ImageCLEFmed 2006 Medical Image Retrieval Results

Last updated - 27 December 2006, William Hersh

A total of 10 groups participated in ImageCLEFmed 2006 from eight different countries (Canada, China, France, Germany, Singapore, Spain, Switzerland, and the United States). These  groups collectively submitted 100 runs, with each group submitting anywhere from 1 to 26.

For relevance judging, pools were built from all images for a given topic ranked in the top 30 retrieved. This gave pools of anywhere from 647 to 1187 images, with a mean of 910 per topic. Relevance judgments were performed by seven US physicians enrolled in or graduates of the OHSU biomedical informatics graduate program. Eleven of the 30 topics were judged in duplicate, with two of those topics judged by three different judges. Each topic had a designated "original" judge from the seven. From these judgments, a qrels file was developed for using trec_eval. The qrels file, which can be used for further experiments, has been posted in the protected section of this site. The name of the file is icm06.qrels.txt.
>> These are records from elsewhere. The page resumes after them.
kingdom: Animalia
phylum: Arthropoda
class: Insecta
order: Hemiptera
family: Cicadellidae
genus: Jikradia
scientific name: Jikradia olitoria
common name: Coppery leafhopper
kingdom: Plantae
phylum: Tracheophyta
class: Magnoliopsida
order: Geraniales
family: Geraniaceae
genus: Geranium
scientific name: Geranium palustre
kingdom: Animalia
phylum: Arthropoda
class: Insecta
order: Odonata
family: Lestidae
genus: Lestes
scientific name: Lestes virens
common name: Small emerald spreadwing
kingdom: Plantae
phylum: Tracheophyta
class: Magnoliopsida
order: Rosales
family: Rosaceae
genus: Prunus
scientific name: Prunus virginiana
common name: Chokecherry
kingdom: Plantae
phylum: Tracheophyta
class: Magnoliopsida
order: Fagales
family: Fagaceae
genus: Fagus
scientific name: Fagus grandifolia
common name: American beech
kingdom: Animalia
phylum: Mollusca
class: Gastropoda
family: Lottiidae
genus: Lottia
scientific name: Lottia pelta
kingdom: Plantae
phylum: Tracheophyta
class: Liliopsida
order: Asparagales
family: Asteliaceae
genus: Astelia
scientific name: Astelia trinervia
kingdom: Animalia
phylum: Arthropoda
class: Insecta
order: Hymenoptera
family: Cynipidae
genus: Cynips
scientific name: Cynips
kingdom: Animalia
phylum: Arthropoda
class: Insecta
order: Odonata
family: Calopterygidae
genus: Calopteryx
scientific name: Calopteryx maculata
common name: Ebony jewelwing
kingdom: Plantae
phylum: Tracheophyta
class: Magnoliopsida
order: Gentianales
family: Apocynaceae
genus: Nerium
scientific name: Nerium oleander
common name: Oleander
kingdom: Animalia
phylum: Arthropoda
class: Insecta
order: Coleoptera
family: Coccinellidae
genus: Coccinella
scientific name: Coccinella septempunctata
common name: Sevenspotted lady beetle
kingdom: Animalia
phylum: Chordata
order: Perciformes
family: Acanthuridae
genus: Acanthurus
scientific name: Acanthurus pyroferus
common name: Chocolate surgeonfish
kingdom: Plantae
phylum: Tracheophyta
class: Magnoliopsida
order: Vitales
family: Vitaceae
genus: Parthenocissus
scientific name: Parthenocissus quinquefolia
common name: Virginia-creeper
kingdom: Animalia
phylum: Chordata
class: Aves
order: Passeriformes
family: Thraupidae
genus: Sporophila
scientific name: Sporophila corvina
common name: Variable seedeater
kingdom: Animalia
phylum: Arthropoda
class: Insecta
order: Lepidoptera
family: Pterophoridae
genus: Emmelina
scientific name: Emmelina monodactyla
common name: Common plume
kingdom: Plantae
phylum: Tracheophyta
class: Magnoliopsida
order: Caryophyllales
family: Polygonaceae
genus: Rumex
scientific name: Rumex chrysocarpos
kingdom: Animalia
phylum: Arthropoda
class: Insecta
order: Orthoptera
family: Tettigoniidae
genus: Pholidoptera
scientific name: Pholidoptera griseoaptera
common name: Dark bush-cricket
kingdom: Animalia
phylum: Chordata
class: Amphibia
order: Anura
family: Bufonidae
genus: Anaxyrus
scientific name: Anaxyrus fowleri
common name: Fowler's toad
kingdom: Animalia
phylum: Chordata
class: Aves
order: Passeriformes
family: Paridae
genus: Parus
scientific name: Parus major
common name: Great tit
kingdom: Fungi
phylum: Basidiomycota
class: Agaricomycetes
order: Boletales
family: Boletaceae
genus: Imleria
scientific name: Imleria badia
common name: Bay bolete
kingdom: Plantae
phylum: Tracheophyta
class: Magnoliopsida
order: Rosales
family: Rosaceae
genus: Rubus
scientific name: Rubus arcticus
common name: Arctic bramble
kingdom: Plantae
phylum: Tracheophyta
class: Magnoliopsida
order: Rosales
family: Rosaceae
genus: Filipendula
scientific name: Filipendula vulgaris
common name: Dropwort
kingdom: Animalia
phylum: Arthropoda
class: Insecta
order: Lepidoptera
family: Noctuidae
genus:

A total of 27,306 relevance judgments were made. (These were primary judgments; ten topics had duplicate judgments that we will analyze later.) There were 62 images that were not judged, a very tiny fraction that we decided to ignore (i.e., as if the image were not in the pool). The judgments were turn fashioned into a qrels file, which was then used to calculate results with trec_eval. A variety of results are shown in the accompanying spreadsheet. The table below lists the worksheets of the spreadsheet and their contents.

Worksheet Contents
Duplicates Runs with duplicate images for topics, with number deleted from run listed
Judgments Summary of relevance judgments
All Results Results of all runs from trec_eval
Summary Results Summary of results with run categories added
Summary Sorted Summary results sorted by MAP
Run Type Results Summary results sorted by topic-system and then MAP
Best Only Best results for each group within a given category (will be used for statistical analysis and other aggregation purposes)
Topic Results Results by topic

More analysis of this data will appear after the CLEF Workshop.